Amendments. Before such time as the Rights cease to be redeemable, the Special Committee (or, if the Special Committee is no longer in existence, the Board of Directors of the Company or any authorized committee thereof) may amend or supplement the Rights Agreement without the consent of the holders of the Rights, except that no amendment may decrease the Redemption Price below $0.001 per Right. At any time thereafter, the Special Committee (or, if the Special Committee is no longer in existence, the Board of Directors of the Company or any authorized committee thereof) may amend or supplement the Rights Agreement only to cure an ambiguity, to alter time period provisions, to correct inconsistent provisions or to make any additional changes to the Rights Agreement, but only to the extent that such changes do not impair or adversely affect any holder of Rights and do not result in the Rights again becoming redeemable. The limitations on the ability of the Special Committee (or, if the Special Committee is no longer in existence, the Board of Directors of the Company or any authorized committee thereof) to amend the Rights Agreement does not affect the power or ability of the Special Committee (or, if the Special Committee is no longer in existence, the Board of Directors of the Company or any authorized committee thereof) to take any other action that is consistent with its fiduciary duties, including without limitation accelerating or extending the Expiration Date, making any amendment to the Rights Agreement that is permitted by the Rights Agreement or adopting a new rights plan with such terms as the Special Committee (or, if applicable, the Board of Directors of the Company or any authorized committee thereof) determines in its sole discretion to be appropriate.


 

Item 3.03 Material Modifications to Rights of Security Holders.

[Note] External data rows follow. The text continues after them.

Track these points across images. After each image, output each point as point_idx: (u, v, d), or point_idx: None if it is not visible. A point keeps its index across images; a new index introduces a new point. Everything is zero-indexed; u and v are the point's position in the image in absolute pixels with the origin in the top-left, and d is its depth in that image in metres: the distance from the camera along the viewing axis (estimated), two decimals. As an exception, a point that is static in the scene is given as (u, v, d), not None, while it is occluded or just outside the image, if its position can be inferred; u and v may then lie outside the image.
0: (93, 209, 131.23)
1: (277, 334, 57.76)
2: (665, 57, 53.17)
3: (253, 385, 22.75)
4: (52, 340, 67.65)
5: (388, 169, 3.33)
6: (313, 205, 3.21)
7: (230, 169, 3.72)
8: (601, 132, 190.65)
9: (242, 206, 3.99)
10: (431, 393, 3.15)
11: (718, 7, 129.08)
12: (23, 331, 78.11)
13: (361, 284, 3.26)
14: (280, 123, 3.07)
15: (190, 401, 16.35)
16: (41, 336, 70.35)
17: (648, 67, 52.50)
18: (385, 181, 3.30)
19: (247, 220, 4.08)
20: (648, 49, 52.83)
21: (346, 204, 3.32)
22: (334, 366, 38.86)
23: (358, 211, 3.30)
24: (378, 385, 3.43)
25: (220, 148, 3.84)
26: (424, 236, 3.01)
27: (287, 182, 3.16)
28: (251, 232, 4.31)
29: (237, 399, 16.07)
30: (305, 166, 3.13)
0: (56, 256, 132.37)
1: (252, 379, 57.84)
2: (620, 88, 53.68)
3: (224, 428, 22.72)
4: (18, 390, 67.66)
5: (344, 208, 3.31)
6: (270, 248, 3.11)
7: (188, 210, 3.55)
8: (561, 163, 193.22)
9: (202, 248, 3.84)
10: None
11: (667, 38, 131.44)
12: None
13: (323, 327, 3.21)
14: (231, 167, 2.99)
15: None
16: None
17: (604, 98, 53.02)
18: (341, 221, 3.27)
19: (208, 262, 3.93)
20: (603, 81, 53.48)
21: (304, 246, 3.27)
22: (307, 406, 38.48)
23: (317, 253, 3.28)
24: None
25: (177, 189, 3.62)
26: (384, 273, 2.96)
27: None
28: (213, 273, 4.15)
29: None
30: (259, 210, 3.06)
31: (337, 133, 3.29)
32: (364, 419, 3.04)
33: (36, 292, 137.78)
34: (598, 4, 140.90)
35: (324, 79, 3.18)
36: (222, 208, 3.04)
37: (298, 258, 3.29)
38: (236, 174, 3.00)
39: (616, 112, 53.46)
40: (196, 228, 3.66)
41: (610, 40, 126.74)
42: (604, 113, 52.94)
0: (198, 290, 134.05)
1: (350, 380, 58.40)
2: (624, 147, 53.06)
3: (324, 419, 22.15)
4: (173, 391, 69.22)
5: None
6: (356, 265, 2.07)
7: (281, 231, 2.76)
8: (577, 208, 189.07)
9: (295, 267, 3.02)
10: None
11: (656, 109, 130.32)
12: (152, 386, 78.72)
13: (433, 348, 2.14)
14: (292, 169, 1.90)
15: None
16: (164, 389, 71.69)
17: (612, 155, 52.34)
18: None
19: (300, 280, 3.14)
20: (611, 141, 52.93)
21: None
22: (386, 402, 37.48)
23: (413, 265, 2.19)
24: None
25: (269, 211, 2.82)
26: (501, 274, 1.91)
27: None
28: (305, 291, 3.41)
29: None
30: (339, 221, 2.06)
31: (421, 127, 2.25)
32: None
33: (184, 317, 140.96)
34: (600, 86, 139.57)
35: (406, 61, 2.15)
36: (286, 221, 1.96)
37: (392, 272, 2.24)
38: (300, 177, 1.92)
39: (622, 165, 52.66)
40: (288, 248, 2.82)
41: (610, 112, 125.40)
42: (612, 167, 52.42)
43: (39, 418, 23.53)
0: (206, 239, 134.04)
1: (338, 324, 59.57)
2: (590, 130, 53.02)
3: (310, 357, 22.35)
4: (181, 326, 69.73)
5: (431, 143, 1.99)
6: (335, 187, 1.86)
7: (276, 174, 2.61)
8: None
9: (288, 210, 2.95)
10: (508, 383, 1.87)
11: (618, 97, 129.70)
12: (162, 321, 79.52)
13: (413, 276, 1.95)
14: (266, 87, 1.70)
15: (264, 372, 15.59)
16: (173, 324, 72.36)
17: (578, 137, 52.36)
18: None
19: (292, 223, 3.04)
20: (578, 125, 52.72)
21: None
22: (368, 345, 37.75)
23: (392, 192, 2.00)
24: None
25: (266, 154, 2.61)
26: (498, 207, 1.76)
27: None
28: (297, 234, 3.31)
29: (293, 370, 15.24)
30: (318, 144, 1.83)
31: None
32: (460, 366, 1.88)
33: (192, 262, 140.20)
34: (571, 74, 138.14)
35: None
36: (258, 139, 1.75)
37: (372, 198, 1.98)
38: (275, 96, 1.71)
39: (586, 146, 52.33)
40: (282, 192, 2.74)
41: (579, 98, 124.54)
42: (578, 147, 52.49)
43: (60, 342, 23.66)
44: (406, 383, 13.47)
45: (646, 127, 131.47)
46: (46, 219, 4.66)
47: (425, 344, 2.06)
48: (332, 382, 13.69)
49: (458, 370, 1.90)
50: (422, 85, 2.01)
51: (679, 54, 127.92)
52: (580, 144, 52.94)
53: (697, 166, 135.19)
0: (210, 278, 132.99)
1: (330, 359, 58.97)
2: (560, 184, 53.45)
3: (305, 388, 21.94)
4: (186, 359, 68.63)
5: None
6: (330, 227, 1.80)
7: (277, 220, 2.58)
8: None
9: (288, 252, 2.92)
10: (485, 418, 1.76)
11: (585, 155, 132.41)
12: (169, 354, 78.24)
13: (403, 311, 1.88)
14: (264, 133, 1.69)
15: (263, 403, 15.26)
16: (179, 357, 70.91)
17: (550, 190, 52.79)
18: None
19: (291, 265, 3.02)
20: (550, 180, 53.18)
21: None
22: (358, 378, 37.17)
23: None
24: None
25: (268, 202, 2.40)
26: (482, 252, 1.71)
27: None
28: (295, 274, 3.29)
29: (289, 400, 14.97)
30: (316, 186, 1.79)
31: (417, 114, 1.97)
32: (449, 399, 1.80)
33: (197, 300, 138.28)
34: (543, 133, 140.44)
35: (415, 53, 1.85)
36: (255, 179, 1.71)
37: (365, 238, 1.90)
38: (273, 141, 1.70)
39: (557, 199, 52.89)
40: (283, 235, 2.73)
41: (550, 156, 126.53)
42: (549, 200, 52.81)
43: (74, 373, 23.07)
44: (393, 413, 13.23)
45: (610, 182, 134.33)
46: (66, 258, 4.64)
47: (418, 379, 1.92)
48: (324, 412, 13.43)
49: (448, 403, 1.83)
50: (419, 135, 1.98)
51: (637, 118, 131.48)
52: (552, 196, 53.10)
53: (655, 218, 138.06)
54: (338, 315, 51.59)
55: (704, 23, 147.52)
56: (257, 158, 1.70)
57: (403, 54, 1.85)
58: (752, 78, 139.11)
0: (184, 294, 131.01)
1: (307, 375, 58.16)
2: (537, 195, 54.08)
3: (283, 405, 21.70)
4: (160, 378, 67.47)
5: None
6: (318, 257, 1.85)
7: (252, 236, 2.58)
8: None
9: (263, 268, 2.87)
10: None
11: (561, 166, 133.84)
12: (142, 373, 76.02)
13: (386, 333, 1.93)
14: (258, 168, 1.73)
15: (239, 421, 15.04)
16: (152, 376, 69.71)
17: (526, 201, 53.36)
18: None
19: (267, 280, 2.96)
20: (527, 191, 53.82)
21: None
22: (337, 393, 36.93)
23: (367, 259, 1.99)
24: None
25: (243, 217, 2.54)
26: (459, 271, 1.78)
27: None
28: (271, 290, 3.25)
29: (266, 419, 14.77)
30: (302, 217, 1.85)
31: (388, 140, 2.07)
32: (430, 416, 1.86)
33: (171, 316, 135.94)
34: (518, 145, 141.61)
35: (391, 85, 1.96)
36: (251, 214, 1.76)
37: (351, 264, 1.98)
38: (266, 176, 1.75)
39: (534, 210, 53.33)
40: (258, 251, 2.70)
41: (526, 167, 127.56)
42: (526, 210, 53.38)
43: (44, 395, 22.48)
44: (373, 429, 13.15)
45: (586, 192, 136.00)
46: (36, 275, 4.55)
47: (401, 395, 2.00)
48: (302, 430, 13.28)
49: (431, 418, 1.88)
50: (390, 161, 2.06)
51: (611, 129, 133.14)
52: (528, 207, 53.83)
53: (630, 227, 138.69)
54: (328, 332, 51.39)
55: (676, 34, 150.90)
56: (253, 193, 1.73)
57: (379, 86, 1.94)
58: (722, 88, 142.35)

The information set forth under Item 1.01 of this Current Report on Form 8-K is incorporated into this Item 3.03 by reference.

 

Item 5.03 Amendments to Articles of Incorporation or Bylaws; Change in Fiscal Year.

On January 12, 2011, the Company filed a Statement of Designation of Series A Junior Participating Preferred Stock of EXCO Resources, Inc. with the Secretary of State of the State of Texas, setting forth the designations, preferences, limitations and relative rights of the Series A Junior Participating Preferred Stock. Such Statement of Designations has been filed as Exhibit 3.1 to this Current Report on Form 8–K and is incorporated herein by reference.

 

Item 8.01 Other Events.

On January 13, 2011, the Special Committee issued a press release. A copy of the press release is attached hereto as Exhibit 99.1 and incorporated herein by reference into this Item 8.01.

 

Item 9.01 Financial Statements and Exhibits.

 

  (d) Exhibits.

 

Exhibit

No.

  

Description of Exhibit

  3.1    Statement of Designation of Series A Junior Participating Preferred Stock of EXCO Resources, Inc.
  4.1    Rights Agreement, dated as of January 12, 2011, by and between EXCO Resources, Inc. and Continental Stock Transfer & Trust Company, as Rights Agent.
99.1    Press Release, dated January 13, 2011.


SIGNATURE

Pursuant to the requirements of the Securities Exchange Act of 1934, the registrant has duly caused this report to be signed on its behalf by the undersigned hereunto duly authorized.

 

EXCO Resources, Inc.
By:  

/S/    WILLIAM L. BOEING        

Name:  

William L. Boeing

Title:  

Vice President, General Counsel and

Secretary

Date: January 13, 2011


EXHIBIT INDEX

 

Exhibit

No.

  

Description of Exhibit

  3.1    Statement of Designation of Series A Junior Participating Preferred Stock of EXCO Resources, Inc.
  4.1    Rights Agreement, dated as of January 12, 2011, by and between EXCO Resources, Inc. and Continental Stock Transfer & Trust Company, as Rights Agent.
99.1    Press Release, dated January 13, 2011.